■ **PROBLEM REQUIREMENTS**
Produce as output only the lines below starting at the line with "thumb mcp: (135, 120)" and continuing through the line with "pinky tip: (346, 265)", each one exactly as written.

■ **DATASET**
-- Opening Marker --

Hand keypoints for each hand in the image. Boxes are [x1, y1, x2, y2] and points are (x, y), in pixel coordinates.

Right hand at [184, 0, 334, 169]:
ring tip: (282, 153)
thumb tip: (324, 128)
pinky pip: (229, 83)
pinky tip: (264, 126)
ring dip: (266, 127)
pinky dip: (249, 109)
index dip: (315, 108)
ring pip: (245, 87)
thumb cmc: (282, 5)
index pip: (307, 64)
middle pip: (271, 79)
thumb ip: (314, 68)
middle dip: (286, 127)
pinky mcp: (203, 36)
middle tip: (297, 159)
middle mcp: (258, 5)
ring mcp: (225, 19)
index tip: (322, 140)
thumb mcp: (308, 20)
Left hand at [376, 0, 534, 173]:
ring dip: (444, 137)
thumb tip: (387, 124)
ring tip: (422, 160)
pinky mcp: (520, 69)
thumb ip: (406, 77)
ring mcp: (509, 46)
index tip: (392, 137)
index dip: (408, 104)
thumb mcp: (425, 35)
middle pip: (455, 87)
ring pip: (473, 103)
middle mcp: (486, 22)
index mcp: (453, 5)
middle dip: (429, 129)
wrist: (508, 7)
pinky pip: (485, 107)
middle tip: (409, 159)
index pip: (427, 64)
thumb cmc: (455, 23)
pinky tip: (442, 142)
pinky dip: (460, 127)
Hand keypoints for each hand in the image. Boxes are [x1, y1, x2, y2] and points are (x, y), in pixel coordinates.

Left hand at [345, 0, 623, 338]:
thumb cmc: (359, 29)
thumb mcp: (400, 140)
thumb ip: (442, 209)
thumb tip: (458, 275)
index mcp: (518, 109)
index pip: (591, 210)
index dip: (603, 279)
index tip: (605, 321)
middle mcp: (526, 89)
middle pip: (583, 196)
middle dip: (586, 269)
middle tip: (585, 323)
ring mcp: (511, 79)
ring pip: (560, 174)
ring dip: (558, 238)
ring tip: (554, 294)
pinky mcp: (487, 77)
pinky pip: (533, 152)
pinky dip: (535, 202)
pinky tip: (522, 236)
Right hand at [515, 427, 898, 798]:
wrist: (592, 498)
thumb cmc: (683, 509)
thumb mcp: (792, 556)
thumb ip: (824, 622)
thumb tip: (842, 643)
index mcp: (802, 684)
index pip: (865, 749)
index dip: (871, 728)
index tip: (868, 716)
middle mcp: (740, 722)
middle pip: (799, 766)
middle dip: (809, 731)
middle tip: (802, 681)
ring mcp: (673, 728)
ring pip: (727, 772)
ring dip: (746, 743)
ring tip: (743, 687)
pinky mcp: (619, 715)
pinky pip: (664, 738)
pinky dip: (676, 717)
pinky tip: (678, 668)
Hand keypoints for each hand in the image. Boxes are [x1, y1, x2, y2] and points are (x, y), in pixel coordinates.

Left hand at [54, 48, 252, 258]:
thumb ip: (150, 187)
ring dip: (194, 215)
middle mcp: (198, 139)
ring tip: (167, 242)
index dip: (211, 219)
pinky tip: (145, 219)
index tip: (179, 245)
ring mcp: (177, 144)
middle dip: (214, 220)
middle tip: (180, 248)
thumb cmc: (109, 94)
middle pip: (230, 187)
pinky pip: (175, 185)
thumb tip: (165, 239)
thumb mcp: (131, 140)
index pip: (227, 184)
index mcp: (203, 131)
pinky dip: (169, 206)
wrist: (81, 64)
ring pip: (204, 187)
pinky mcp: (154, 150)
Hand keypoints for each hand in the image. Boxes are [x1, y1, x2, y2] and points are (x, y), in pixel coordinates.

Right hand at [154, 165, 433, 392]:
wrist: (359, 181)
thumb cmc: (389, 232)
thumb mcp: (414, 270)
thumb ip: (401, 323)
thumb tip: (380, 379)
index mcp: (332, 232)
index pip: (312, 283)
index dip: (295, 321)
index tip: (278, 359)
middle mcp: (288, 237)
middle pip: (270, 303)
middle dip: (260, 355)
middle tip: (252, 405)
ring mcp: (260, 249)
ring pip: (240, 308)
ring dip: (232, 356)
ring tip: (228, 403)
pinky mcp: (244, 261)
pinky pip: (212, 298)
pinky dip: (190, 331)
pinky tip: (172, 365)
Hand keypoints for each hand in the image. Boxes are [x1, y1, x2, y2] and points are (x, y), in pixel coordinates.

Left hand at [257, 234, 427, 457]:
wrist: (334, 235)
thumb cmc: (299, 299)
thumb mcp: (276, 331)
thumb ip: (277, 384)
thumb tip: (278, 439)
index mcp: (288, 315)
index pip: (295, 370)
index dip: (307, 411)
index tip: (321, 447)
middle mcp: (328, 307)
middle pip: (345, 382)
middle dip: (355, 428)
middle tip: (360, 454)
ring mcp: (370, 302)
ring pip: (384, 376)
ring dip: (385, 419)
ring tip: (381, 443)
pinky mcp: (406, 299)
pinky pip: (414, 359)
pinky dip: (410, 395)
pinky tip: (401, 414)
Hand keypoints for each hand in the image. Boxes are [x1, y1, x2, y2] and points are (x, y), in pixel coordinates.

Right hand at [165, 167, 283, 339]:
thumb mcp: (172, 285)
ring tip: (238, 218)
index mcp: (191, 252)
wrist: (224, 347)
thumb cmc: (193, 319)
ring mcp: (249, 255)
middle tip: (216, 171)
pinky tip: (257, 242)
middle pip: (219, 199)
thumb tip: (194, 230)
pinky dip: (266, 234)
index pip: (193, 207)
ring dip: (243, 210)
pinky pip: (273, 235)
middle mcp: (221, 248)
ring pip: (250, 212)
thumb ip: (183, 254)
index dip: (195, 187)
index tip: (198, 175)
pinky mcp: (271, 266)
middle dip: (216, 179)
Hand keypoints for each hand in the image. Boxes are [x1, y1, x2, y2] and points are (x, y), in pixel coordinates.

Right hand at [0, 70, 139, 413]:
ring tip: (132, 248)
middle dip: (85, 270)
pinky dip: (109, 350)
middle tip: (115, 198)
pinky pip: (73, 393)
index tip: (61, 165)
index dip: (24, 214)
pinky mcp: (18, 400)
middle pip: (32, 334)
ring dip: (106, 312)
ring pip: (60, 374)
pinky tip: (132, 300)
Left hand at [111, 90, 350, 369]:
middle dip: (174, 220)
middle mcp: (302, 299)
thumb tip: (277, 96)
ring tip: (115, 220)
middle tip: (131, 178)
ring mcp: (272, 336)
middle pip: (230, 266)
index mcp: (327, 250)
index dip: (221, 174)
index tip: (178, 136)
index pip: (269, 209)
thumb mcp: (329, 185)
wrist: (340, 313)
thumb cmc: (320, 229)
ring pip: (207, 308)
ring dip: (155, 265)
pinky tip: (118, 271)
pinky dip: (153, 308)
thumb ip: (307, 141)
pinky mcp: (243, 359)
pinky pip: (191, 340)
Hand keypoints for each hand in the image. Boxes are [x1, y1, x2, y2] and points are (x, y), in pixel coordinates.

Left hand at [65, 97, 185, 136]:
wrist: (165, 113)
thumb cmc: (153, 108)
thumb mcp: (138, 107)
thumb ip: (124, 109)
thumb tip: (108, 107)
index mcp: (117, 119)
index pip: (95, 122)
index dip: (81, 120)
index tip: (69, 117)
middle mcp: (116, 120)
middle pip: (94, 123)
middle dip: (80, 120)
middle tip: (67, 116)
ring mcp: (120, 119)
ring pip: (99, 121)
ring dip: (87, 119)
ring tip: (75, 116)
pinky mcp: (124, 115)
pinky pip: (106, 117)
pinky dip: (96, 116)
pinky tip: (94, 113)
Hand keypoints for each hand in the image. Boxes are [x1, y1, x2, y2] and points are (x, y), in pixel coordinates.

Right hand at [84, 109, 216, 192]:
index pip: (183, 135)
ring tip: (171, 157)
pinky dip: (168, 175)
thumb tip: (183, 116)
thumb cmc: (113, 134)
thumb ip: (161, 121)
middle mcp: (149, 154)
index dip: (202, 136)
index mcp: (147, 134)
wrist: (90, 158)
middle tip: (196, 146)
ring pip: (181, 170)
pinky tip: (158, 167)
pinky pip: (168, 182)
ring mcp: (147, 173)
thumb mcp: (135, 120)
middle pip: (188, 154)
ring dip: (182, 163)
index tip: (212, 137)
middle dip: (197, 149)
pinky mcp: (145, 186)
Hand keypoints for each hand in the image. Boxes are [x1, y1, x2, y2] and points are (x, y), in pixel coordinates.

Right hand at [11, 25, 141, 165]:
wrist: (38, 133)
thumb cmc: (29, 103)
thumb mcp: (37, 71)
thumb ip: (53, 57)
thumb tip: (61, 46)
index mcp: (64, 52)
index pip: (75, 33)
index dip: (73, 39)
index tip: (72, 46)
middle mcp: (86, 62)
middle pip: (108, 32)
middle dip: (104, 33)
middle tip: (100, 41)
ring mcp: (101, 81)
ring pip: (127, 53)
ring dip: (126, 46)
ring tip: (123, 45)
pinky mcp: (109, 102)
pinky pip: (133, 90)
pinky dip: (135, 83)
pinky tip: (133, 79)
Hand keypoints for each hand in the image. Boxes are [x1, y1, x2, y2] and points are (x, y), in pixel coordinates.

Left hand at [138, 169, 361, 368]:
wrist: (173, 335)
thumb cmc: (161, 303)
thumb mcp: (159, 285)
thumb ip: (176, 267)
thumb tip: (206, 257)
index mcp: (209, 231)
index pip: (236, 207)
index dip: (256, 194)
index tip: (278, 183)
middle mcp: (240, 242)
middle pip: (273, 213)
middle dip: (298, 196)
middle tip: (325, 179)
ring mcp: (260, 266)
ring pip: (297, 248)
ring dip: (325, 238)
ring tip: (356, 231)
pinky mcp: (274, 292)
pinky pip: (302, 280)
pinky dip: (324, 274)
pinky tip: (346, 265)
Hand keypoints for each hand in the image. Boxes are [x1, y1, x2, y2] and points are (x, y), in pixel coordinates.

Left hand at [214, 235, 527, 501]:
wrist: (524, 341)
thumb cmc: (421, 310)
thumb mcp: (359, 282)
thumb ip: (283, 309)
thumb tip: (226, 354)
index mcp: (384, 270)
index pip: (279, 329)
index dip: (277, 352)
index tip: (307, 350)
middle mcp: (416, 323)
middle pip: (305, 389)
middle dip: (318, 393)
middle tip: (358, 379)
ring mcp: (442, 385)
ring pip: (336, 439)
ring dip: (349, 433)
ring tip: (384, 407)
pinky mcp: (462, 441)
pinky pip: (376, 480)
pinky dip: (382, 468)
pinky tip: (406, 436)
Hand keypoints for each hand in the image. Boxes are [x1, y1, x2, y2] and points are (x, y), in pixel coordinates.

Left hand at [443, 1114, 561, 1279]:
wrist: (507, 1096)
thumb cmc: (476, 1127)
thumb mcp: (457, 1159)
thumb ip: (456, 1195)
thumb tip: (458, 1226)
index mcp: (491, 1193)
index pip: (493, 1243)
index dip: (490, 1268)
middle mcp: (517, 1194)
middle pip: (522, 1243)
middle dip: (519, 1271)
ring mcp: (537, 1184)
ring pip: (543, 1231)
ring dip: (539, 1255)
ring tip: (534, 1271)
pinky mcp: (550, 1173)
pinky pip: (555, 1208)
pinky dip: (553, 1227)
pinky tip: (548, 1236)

-- Closing Marker --

■ **REPLY TO THE EXERCISE**
thumb mcp: (135, 120)
middle pip: (188, 154)
ring dip: (182, 163)
index tip: (212, 137)
middle dip: (197, 149)
pinky mcp: (145, 186)
Hand keypoints for each hand in the image. Boxes are [x1, y1, x2, y2] and points are (x, y), in pixel coordinates.

Right hand at [11, 25, 141, 165]:
wrist: (38, 133)
thumb cmc: (29, 103)
thumb mcp: (37, 71)
thumb ip: (53, 57)
thumb tip: (61, 46)
index mcp: (64, 52)
index pip: (75, 33)
index dip: (73, 39)
index tip: (72, 46)
middle mcp: (86, 62)
middle pip: (108, 32)
middle dip: (104, 33)
middle tip: (100, 41)
ring mcp: (101, 81)
ring pip: (127, 53)
ring dip: (126, 46)
ring tip: (123, 45)
pinky mcp: (109, 102)
pinky pip: (133, 90)
pinky dip: (135, 83)
pinky tip: (133, 79)
Hand keypoints for each hand in the image. Boxes are [x1, y1, x2, y2] and points are (x, y), in pixel coordinates.

Left hand at [138, 169, 361, 368]:
wrist: (173, 335)
thumb cmc: (161, 303)
thumb mcp: (159, 285)
thumb ip: (176, 267)
thumb tip: (206, 257)
index mcp: (209, 231)
index pip: (236, 207)
index dip: (256, 194)
index tip: (278, 183)
middle mcp: (240, 242)
middle pip: (273, 213)
middle dip: (298, 196)
middle tip: (325, 179)
ring mcp: (260, 266)
ring pip: (297, 248)
ring dip: (325, 238)
ring tip: (356, 231)
pinky mcp: (274, 292)
pinky pip: (302, 280)
pinky dip: (324, 274)
pinky tip: (346, 265)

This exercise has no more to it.